Traditional crowds at dawn services for the Anzac Day memorial holiday in Australia were replaced Saturday with candlelit vigils in driveways and neighbours gathering to listen to buglers play “The Last Post.” Restrictions on crowds and social distancing due to the coronavirus meant that the usual packed dawn services in cities and towns across the country were not held. The holiday, also celebrated in New Zealand, marks the anniversary of New Zealand and Australian soldiers, known as Anzacs, landing on the Gallipoli Peninsula in 1915.

More than 10,000 soldiers from the two countries were killed during that World War I campaign in what’s now Turkey, although Anzac Day honours those killed in all wars.

Visiting the site in Canakkale, in northwestern Turkey, has become a pilgrimage for many Australians and New Zealanders to remember their fallen compatriots, but the annual dawn service and other commemorative ceremonies were cancelled this year to stem the spread of COVID-19.

Early Saturday, three employees of a local tourism company placed red flowers at the ANZAC Cove memorial in Canakkale.

In France, in the town of Villers-Bretonneux in the Somme, Deputy Mayor Benoit Decottegnie laid a wreath at sunrise at the Australian National Memorial that honours Australian soldiers who fought and died in France and Belgium.

With France in a coronavirus lockdown, there were no crowds. Decottegnie also laid a wreath at another monument to victims of World War I in the centre of town.

“It is true that this ambiance is really particular. There is no one,” he said. “It is very, very, very frustrating, and I know that our Australian friends are also saddened by not being able to assist.”

“Of course, I hope that a lot of people will commemorate this by lighting a candle or by a minute of silence or by any other means,” Decottegnie said.

In Australia’s capital, Canberra, Prime Minister Scott Morrison spoke at a crowd-free commemorative service held inside the Australian War Memorial.
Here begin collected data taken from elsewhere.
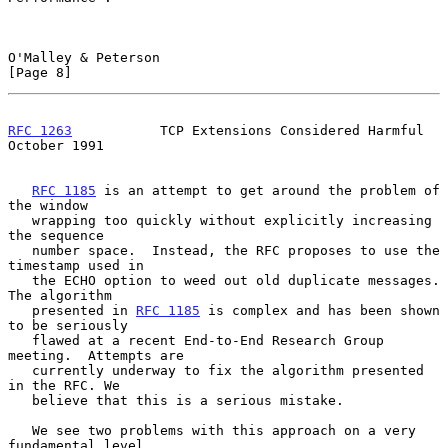
O'Malley & Peterson                                             
[Page 8]
RFC 1263
           TCP Extensions Considered Harmful        
October 1991
RFC 1185
 is an attempt to get around the problem of 
the window

   wrapping too quickly without explicitly increasing 
the sequence

   number space.  Instead, the RFC proposes to use the 
timestamp used in

   the ECHO option to weed out old duplicate messages. 
The algorithm

   presented in 
RFC 1185
 is complex and has been shown 
to be seriously

   flawed at a recent End-to-End Research Group 
meeting.  Attempts are

   currently underway to fix the algorithm presented 
in the RFC. We

   believe that this is a serious mistake.

   We see two problems with this approach on a very 
fundamental level.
A didgeridoo sounded the beginning of the service.

In the Sydney suburb of Wahroonga, 8-year-old trumpeter Lewis Ketteridge and 16-year-old French horn player Grace Colville were among a dozen brass musicians playing “The Last Post” from their driveways at dawn before 40 residents observed a moment of silence.

“Strangely, it made it more moving that people were still willing to commemorate Anzac Day instead of just letting it go by,” said resident Catherine Colville.

She said the community carefully maintained social distancing as they placed candles, pictures of serving ancestors and wreaths of native leaves and flowers under an Australian flag hanging on a tree.

Marches and gatherings were cancelled for only the third time _ they were previously cancelled in 1942 and during the devastating Spanish flu outbreak of 1918.

In New Zealand, where even tighter crowd restrictions are in place, Prime Minister Jacinda Ardern stood at dawn on the driveway of Premier House, the leader’s official residence, for a ceremony.

Thousands around New Zealand participated in the “Stand at Dawn” initiative, and in one Christchurch suburb, bagpiper Tom Glove greeted the families that gathered at each driveway with a rendition of “Amazing Grace.”